Boba Fett — Badass or Loser?

Pop Culture

Before there was The Mandalorian, there was Boba Fett — the original bounty hunter with a sleek helmet, rocket pack, and boots that jangled like the spurs of an Old West gunfighter. A debate has raged for decades: Does he live up to his fearsome, intimidating visage? Or was the character actually an overhyped galactic failure?

It’s an argument among Star Wars fans that’s almost as intense and enduring as “did Han shoot first?” Fett was a striking presence in The Empire Strikes Back, stalking the Millennium Falcon and helping Darth Vader trap Han Solo in carbonite. But then the bounty hunter died awkwardly in Return of the Jedi after Solo blindly knocked him into the maw of a slimy desert monster.

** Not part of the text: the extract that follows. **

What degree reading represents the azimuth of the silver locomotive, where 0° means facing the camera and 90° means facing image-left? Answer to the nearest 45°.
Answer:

The Mandalorian, which fashioned its title hero after Fett’s armor and strong-silent-type demeanor, may be weighing into the discussion — and reshaping it — when season two debuts later this year.

The first suggestion that Fett may make an appearance on the Disney+ show came midway through the first season, when Pedro Pascal’s title character makes a trip to the desert world of Tatooine (where Fett met his untimely end). They look similar, and they come from the same tribe of masked warriors that give the show its name. But otherwise, Pascal’s bounty hunter and Fett don’t know each other.

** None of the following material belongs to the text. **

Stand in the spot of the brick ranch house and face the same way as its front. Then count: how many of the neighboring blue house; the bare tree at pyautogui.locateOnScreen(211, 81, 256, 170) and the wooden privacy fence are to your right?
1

Then, at the end of the episode, viewers saw a shadowy figure approach the fallen form of Ming Na‘s assassin, Fennec Shand. We never saw who it was, but the person’s boots jangled with the same sound Fett’s made in the original Star Wars trilogy—heavily implying that the character might be making a comeback. For years, expanded storytelling in the Star Wars universe has theorized that Fett escaped digestion in the Sarlacc pit, but it has never been confirmed one way or the other.

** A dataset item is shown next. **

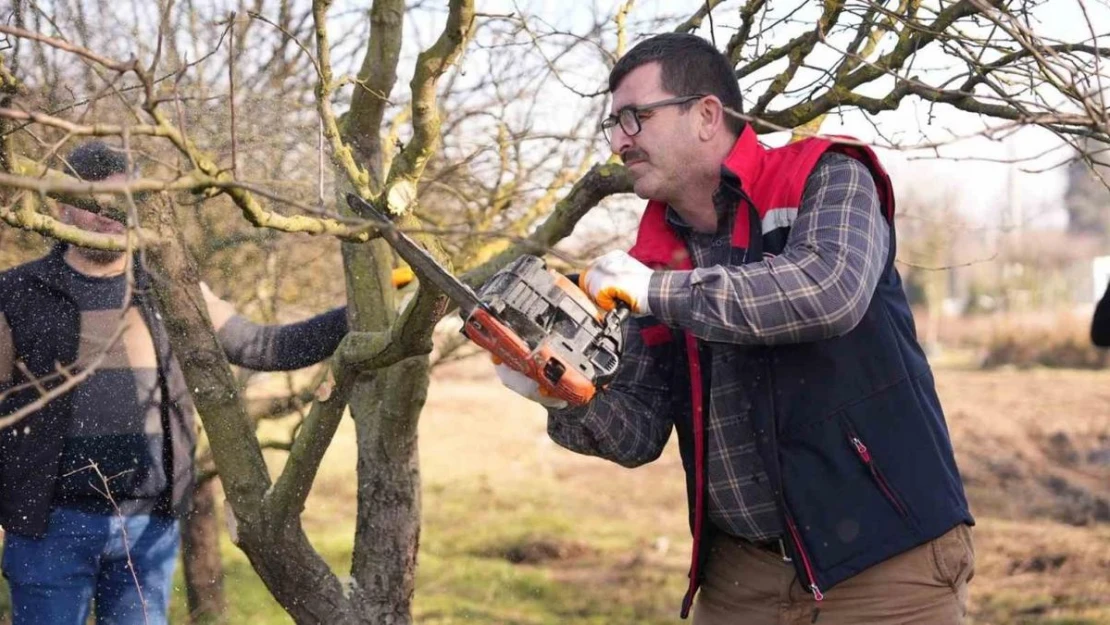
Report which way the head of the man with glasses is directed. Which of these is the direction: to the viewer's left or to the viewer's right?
to the viewer's left

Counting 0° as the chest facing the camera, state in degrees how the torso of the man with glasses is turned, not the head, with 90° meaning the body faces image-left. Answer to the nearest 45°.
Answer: approximately 45°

Now comes word via The Hollywood Reporter that season two of The Mandalorian will mark the return of Fett, to be played by Temuera Morrison, who played Fett’s father, Jango, in the 2002 prequel Attack of the Clones. Jango Fett was such a powerful soldier that he served as the raw material for an army of clones, but he kept one clone to raise as his own: Boba (played in the movie by Daniel Logan.)

British actor Jeremy Bulloch, now 75, played the character in the original Star Wars trilogy, but those films never showed him without his mask. If we saw Boba without the helmet, he would obviously look exactly like his late father.

Lucasfilm did not respond to requests for confirmation about the Hollywood Reporter story, and it’s possible Morrison could even be coming back to the Star Wars universe to play a different character. (He was cloned many times over, after all.)

But if he is bringing back the original bounty hunter, it would show that Fett was a survivor, and maybe a better warrior than his laughable and clumsy “death” suggested. We’ll see when the second season premieres in October.